◆ **SELECTION**
╭──

First Cut at CSV PEP
Skip Montanaro
skip at pobox.com
Tue Jan 28 23:48:28 CET 2003
Cliff> The idea of raising an exception brings up an interesting problem
Cliff> that I had to deal with in DSV. I've run across files that were
Cliff> missing fields and just had a callback so the programmer could
Cliff> decide how to deal with it. This can be the result of corrupted
Cliff> data, but it's also possible for an application to only export
Cliff> fields that actually contain data, for instance:
Cliff> 1,2,3,4,5
Cliff> 1,2,3
Cliff> 1,2,3,4
Cliff> This could very well be a valid csv file. I'm not aware of any
Cliff> requirement that rows all be the same length.
In fact, I think Excel itself will generate such files. As I write this,
XEmacs on the Windows machine is displaying a CSV file I dumped in Excel
from an XLS file I got from someone (having nothing to do with the task at
hand). It has seven rows of actual data, then 147 rows of commas. The
comma-only rows have 13, 15 or 255 commas, nothing else. The header line of
the CSV file has 15 fields with data and is terminated by a comma (empty
16th field).

╰──

◆ **THE TASKS**
1 > In the post about the CSV PEP, how many commas appear in the comma-only rows of the file dumped from Excel?
2 > Write the next part of the post about the CSV PEP, picking up after its final sentence.

◆ **EXCERPTED DATA**
╭──

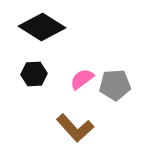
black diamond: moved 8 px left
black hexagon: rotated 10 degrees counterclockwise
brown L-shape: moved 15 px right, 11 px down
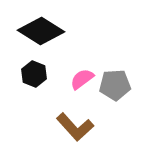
black diamond: moved 1 px left, 4 px down
black hexagon: rotated 25 degrees clockwise
brown L-shape: moved 1 px up
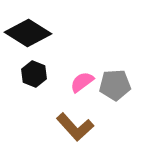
black diamond: moved 13 px left, 2 px down
pink semicircle: moved 3 px down
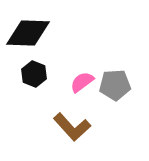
black diamond: rotated 30 degrees counterclockwise
brown L-shape: moved 3 px left
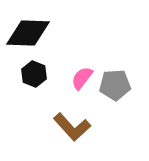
pink semicircle: moved 4 px up; rotated 15 degrees counterclockwise
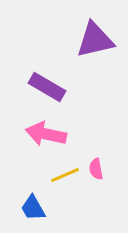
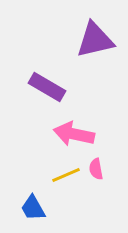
pink arrow: moved 28 px right
yellow line: moved 1 px right
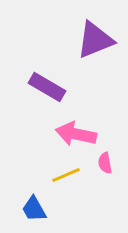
purple triangle: rotated 9 degrees counterclockwise
pink arrow: moved 2 px right
pink semicircle: moved 9 px right, 6 px up
blue trapezoid: moved 1 px right, 1 px down
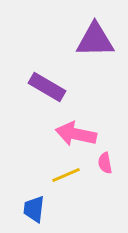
purple triangle: rotated 21 degrees clockwise
blue trapezoid: rotated 36 degrees clockwise
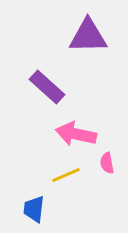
purple triangle: moved 7 px left, 4 px up
purple rectangle: rotated 12 degrees clockwise
pink semicircle: moved 2 px right
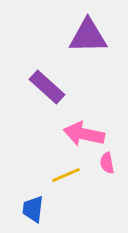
pink arrow: moved 8 px right
blue trapezoid: moved 1 px left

╰──

◆ **TASK-BY-TASK ANSWERS**
1 > 13, 15 or 255 commas.

2 >
In short, I don't think it's an error for CSV files to have rows of
differing lengths. We just have to return what we are given and expect the
application is prepared to handle short rows. We could add more flags, but
I think we should pause before we get too carried away with the flags.
I've added another issue to the proto-PEP:
- How should rows of different lengths be handled? The options seem
to be::
* raise an exception when a row is encountered whose length differs
from the previous row
* silently return short rows
* allow the caller to specify the desired row length and what to do
when rows of a different length are encountered: ignore, truncate,
pad, raise exception, etc.
I don't think we have to address each and every issue before a first release
is made, BTW.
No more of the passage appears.